UMA LIÇÃO DE VIDA OU MORTE
por Roberto CunhaSe você faz parte do time que não gosta de filmes "baseado em fatos reais", é bom saber neste minuto que 127 Horas é um deles. Porém, diferente da maioria que costuma virar dramalhão e ter muitos personagens, este longa tem um diferencial e tanto: é a história de um homem só. Literalmente. Em maio de 2003, Aron Ralston trilhava uma aventura pelos canyons de Utah, nos Estados Unidos, e acabou ficando com seu braço preso por uma pedra após uma queda dentro de uma fenda. Sozinho e isolado do mundo, sua luta pela sobrevivência foi relatada em um livro e durou o tempo que batiza esta produção.
Com belas sequências iniciais, o diretor Danny Boyle (Quem Quer Ser um Milionário?) apresenta o universo do protagonista de maneira brilhante, sonora e colorida. Mas o drama só começa com o silêncio total, após o acidente, quando o espectador cai junto com Ralston (James Franco) na mais absoluta certeza de que algo deu muito errado. E o cineasta bate o pino de misericórdia quando o som retorna e um providencial afastamento da câmera picada (filmada do alto) em direção ao céu, revela o inferno em que o alpinista se meteu. O pior ainda vai acontecer. Como era de se esperar, as cenas seguintes terão um rotina agoniante. Contudo, o roteiro preferiu não ir pelo caminho conhecido e procurou vias alternativas para acentuar o "aprendizado" do protagonista que, apesar do bom humor constante, se relacionava mal com as pessoas. Assim, entre a administração da pouca água potável e as tentativas em vão de se soltar do local, memórias e delírios se misturam, revelando arrependimentos (típico de quem vive uma situação limite) de um cara egoísta e duro na queda.
Deixando de lado o merchandising acintoso de marcas como Cannon, Suunto, Petzel e Gatorade, entre outras, a crítica verbalizada ao que é produzido na China faz pensar em como faz falta um bom e util Victorinox.
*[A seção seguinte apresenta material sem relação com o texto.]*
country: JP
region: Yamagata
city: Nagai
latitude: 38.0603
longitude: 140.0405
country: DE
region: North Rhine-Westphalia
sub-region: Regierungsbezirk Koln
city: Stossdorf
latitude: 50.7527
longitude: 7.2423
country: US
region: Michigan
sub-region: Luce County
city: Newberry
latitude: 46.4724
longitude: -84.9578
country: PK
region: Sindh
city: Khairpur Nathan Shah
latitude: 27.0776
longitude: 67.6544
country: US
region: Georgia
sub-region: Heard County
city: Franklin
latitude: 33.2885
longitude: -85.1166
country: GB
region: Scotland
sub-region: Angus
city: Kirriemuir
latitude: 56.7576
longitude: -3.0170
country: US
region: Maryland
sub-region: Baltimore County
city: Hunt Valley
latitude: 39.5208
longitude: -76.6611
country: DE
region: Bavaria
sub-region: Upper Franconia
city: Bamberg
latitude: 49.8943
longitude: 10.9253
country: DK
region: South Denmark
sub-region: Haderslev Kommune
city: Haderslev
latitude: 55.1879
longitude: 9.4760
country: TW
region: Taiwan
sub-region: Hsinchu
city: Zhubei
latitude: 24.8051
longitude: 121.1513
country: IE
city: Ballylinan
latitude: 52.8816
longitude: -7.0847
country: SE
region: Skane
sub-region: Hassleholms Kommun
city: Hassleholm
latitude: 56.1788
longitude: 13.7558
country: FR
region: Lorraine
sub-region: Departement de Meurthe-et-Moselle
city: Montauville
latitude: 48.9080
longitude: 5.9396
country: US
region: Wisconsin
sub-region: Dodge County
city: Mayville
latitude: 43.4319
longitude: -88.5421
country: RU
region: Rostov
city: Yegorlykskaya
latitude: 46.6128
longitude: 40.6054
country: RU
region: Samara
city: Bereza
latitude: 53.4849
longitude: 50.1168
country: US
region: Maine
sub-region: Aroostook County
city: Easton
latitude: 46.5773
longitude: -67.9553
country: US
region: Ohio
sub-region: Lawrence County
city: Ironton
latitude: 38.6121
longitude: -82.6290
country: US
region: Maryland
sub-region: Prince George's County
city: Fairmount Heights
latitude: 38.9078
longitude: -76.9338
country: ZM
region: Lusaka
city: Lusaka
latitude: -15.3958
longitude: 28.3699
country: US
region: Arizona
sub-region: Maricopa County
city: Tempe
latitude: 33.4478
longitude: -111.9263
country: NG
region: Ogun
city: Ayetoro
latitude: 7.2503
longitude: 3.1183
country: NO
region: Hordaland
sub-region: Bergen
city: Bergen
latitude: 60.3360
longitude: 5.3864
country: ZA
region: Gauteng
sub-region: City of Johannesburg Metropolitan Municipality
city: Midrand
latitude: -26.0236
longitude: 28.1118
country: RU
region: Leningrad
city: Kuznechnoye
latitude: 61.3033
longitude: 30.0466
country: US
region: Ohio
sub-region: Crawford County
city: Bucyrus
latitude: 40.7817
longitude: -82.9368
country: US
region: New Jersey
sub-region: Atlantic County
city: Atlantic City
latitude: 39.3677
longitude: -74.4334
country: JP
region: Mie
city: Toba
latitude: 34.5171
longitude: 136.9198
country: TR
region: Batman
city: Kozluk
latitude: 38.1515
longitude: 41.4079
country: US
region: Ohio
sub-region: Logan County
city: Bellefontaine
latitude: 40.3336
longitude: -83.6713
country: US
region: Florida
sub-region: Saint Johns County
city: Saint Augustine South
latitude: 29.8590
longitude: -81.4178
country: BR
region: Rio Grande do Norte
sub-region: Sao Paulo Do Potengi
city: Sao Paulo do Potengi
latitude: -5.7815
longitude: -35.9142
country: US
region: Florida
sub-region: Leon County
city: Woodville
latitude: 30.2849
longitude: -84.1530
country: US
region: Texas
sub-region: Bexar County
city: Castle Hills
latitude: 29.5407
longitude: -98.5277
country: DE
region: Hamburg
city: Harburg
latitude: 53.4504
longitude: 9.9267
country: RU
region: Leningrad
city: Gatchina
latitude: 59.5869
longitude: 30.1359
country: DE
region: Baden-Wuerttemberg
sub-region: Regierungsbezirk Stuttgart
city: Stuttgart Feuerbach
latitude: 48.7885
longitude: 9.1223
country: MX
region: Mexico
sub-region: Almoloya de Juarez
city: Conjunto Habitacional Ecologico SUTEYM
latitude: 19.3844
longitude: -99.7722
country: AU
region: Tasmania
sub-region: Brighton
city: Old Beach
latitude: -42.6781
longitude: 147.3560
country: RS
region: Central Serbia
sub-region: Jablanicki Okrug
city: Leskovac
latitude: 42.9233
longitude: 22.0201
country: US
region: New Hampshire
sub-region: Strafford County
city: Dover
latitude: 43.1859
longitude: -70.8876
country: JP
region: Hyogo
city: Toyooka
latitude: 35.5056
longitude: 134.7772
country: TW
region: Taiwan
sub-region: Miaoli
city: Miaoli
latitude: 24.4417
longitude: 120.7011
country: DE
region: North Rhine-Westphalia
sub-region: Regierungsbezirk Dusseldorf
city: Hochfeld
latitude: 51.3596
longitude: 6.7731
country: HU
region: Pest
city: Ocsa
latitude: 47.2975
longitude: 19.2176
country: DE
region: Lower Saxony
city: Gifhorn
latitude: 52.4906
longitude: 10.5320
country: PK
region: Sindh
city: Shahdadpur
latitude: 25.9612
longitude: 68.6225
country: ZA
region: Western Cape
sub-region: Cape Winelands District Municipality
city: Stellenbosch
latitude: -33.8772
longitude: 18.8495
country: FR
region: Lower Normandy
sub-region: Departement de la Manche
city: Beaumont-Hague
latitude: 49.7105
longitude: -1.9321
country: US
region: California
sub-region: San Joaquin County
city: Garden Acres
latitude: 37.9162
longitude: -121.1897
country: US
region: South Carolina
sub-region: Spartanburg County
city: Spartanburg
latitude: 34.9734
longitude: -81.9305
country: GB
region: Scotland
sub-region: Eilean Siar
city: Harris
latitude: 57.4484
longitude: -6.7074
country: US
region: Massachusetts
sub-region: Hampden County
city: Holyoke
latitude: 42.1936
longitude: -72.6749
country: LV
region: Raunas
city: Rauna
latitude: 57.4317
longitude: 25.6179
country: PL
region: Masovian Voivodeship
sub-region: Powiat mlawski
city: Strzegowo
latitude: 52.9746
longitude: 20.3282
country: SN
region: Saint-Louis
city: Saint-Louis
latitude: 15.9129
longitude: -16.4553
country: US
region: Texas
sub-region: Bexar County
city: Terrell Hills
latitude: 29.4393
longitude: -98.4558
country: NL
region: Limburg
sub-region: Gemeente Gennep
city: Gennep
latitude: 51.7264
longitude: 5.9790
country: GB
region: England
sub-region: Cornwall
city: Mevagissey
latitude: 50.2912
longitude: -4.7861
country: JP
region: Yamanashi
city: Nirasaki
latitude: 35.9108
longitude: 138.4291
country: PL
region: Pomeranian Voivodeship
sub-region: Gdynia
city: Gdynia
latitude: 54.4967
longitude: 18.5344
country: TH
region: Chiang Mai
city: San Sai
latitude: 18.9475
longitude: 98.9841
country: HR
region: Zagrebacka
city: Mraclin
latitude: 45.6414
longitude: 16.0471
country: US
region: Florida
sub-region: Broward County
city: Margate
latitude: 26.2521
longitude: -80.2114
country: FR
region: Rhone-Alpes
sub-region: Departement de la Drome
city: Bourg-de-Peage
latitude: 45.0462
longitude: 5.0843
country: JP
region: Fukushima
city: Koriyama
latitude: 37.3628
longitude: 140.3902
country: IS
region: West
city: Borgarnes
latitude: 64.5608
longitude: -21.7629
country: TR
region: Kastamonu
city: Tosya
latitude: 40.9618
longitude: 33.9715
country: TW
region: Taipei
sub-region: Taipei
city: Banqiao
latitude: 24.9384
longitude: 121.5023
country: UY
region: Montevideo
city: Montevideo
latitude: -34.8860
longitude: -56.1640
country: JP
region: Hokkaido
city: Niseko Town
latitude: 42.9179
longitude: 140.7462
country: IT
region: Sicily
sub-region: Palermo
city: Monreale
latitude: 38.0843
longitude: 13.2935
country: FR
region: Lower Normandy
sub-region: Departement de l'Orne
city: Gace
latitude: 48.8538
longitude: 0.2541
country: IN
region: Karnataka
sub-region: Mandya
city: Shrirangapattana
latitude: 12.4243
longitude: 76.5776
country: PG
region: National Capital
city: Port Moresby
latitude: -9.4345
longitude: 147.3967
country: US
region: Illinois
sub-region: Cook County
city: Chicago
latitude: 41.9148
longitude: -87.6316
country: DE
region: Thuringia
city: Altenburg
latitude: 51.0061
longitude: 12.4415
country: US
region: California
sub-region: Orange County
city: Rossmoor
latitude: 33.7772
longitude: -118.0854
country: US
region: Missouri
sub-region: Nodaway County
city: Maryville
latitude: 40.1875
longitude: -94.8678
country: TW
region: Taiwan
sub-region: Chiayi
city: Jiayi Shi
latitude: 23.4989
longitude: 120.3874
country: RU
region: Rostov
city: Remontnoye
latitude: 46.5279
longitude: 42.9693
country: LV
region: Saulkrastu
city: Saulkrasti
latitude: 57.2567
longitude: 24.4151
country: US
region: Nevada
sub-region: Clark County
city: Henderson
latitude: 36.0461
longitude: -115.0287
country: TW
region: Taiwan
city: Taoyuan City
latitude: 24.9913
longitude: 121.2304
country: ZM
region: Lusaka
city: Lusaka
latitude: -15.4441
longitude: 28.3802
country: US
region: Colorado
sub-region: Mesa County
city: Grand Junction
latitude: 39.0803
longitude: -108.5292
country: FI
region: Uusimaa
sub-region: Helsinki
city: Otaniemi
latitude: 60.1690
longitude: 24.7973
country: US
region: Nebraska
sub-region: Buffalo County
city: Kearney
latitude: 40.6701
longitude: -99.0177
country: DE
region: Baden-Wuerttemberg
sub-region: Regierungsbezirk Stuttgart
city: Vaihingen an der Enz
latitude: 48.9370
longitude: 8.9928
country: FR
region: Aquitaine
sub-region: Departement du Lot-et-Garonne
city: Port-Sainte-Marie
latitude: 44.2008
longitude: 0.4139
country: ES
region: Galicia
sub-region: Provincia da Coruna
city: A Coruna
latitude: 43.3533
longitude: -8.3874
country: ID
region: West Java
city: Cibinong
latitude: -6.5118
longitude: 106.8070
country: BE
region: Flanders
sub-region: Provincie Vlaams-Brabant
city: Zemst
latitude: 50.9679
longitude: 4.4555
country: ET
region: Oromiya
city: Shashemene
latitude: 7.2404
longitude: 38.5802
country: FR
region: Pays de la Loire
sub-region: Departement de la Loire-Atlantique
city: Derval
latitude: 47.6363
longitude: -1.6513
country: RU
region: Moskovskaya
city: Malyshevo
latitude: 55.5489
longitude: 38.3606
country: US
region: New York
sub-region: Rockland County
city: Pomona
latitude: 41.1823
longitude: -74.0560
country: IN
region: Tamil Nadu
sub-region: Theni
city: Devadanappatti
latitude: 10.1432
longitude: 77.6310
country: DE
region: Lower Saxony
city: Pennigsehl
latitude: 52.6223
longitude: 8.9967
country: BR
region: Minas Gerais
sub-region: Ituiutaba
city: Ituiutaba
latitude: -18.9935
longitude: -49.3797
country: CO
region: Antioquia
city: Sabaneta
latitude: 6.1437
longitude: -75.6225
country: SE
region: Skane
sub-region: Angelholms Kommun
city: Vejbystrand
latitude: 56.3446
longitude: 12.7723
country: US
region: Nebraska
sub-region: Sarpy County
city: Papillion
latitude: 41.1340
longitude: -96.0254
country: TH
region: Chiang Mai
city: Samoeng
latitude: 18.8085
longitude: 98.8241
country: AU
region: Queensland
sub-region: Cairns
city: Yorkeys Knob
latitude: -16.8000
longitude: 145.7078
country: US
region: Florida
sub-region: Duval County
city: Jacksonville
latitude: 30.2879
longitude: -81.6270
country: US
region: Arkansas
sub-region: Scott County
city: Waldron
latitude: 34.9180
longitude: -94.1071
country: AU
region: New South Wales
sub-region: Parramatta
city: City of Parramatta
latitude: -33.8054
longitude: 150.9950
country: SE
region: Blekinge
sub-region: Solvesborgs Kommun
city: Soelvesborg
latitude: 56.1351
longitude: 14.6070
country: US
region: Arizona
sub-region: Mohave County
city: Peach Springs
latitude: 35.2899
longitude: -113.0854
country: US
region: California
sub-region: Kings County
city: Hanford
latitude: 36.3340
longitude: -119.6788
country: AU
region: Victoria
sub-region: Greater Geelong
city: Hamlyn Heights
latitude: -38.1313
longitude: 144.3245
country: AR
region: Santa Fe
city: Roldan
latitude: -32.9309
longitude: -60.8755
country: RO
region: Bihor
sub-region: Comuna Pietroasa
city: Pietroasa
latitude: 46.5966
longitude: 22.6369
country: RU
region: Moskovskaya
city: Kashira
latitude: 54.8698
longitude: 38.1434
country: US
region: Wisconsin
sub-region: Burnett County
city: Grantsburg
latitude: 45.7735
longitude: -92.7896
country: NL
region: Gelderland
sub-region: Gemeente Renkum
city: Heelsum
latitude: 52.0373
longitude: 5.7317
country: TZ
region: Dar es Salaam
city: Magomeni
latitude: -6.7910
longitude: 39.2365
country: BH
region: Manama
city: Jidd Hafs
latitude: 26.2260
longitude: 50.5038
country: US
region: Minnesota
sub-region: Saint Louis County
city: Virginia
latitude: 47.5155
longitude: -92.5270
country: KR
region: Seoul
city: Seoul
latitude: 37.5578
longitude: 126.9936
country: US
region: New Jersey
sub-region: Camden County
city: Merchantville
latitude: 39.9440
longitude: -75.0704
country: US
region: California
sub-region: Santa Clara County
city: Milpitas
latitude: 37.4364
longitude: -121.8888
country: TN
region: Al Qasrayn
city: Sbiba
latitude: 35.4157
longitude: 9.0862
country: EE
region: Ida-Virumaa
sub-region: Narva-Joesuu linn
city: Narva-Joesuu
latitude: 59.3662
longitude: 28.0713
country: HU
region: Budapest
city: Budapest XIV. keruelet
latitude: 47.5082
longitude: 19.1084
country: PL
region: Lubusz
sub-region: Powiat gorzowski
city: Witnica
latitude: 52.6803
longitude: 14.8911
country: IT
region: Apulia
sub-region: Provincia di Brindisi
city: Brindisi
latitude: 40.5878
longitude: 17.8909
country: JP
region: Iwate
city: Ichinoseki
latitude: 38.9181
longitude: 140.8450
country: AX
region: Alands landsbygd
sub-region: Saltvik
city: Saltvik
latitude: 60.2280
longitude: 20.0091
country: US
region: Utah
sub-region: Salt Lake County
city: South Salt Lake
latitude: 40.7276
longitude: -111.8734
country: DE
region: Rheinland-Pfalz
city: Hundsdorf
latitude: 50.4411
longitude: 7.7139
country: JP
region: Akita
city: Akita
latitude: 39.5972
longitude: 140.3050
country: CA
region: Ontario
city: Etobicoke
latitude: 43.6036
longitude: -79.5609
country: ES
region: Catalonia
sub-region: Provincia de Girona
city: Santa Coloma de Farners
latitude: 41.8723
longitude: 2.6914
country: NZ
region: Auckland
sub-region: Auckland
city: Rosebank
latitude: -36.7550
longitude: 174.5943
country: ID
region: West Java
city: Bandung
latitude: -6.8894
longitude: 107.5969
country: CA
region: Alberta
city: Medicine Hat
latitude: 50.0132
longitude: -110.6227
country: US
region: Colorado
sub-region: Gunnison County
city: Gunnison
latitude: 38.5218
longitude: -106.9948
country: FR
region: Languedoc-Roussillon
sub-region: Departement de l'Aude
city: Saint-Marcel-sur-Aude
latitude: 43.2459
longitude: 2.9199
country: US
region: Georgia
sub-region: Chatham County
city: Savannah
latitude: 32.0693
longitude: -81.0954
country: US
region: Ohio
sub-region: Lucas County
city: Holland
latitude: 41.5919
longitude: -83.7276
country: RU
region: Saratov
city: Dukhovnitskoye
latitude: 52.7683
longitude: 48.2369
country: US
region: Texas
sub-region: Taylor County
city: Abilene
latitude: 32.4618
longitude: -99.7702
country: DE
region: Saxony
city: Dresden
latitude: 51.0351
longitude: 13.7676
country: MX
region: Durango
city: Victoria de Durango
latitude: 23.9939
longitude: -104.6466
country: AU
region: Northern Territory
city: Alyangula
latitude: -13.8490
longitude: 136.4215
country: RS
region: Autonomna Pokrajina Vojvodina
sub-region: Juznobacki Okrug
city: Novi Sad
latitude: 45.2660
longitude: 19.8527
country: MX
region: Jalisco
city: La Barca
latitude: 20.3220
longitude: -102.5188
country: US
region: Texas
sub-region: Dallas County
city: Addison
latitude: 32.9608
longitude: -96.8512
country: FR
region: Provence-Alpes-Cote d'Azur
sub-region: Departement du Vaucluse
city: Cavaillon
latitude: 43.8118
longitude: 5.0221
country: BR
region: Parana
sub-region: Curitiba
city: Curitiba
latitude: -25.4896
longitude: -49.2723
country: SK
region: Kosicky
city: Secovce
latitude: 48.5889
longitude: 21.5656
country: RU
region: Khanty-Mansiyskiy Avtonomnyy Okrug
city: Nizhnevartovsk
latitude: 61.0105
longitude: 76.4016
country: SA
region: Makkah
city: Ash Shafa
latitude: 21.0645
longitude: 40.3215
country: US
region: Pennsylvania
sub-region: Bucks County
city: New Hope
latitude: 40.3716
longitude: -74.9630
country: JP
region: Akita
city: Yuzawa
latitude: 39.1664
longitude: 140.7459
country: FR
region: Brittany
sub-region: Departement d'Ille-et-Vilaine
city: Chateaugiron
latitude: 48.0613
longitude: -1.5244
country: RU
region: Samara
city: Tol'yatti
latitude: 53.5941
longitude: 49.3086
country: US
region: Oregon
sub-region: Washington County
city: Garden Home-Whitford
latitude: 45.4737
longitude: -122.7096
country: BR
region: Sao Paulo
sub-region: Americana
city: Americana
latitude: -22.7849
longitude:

Do elenco diminuto e de rápidas passagens, a curiosidade vai para a pequena participação de Treat Williams, velho conhecido dos fãs do clássico Hair. O mérito de 127 Horas foi equilibrar este mosaico de informações numa contagem regressiva de pouco mais de 90 minutos. E aviso aos aventureiros: engana-se quem pensa que vai ver só sangue, suor e lágrimas. Embora existam (algumas) cenas de forte impacto, o destaque mesmo vai para aquelas sequências minuciosas onde o som tem relevo e imagens raras falam mais alto. É o que acontece na hora do raio de sol com seu belo significado, nos momentos "internos" da garrafa, no cabeçote da câmera e até no primeiro - e significativo - registro de um vizinho local: uma simples formiga.
Portanto, assim como a vítima conclui que em alguns momentos de nossa existência “tudo vem de uma vez”, o que se constata ao encarar esta experiência de alta tensão é que ela foi para ele, e para todos que a conhecem, uma verdadeira lição de vida ou morte.